On Some Results on Practical Numbers

TL;DR

This paper investigates the distribution of practical numbers within polynomial sequences, providing conditions for their infinitude, solving a related conjecture, and exploring their additive properties with squares.

Contribution

It establishes necessary and sufficient conditions for infinite practical numbers in linear and quadratic forms and addresses conjectures about their additive representations.

Findings

Infinite practical numbers exist in certain polynomial forms based on coefficient conditions.

A quadratic polynomial can contain infinitely many practical numbers under specific criteria.
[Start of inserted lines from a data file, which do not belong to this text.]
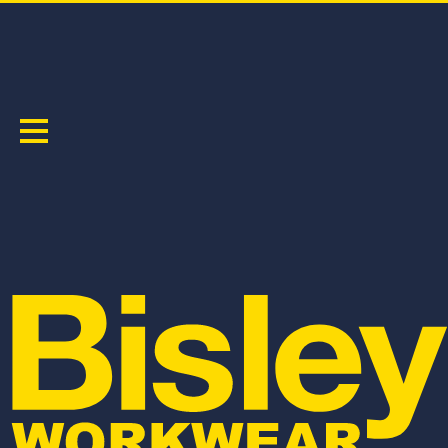
WOMEN'S
Sort by:
BPL6431
BKL1425
WOMEN'S COOL LIGHTWEIGHT VENTED PANT
WOMEN'S COOL MESH POLO WITH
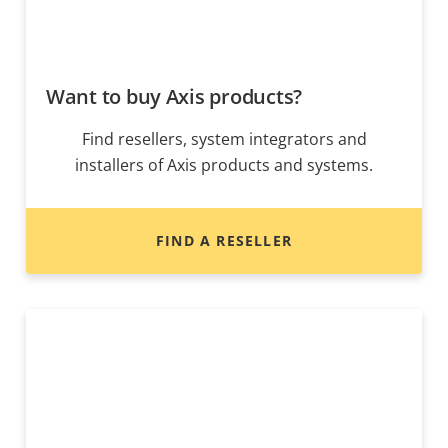
Want to buy Axis products?
Find resellers, system integrators and
installers of Axis products and systems.
FIND A RESELLER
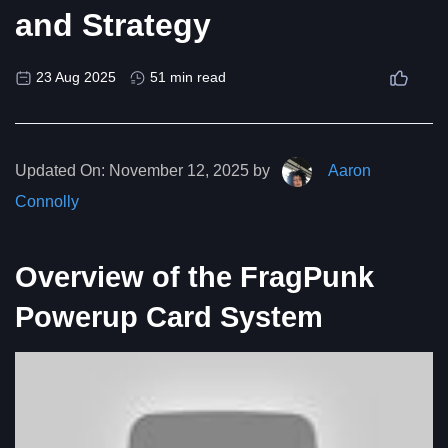
and Strategy
23 Aug 2025
51 min read
Updated On:
November 12, 2025 by
Aaron
Connolly
Overview of the FragPunk
Powerup Card System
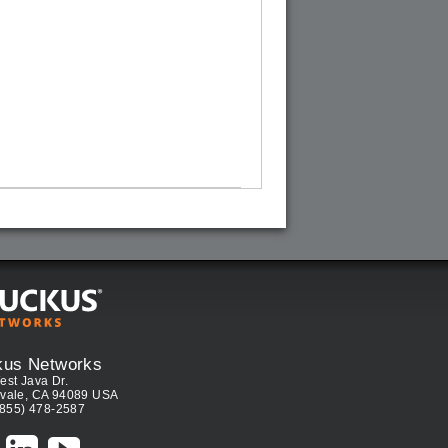
kus Networks
est Java Dr.
vale, CA 94089 USA
(855) 478-2587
Every number of the form 8k+1 can be expressed as a sum of a practical number and a square.

Abstract

A positive integer $n$ is said to be a practical number if every integer in $[1,n]$ can be represented as the sum of distinct divisors of $n$. In this article, we consider practical numbers of a given polynomial form. We give a necessary and sufficient condition on coefficients $a$ and $b$ for there to be infinitely many practical numbers of the form $an+b$. We also give a necessary and sufficient for a quadratic polynomial to contain infinitely many practical numbers, using which we solve first part of a conjecture mentioned in [9]. In the final section, we prove that every number of $8k+1$ form can be expressed as a sum of a practical number and a square, and for every $j\in \{0,\ldots,7\}\setminus \{1\}$ there are infinitely many natural numbers of $8k+j$ form which cannot be written as sum of a square and a practical number.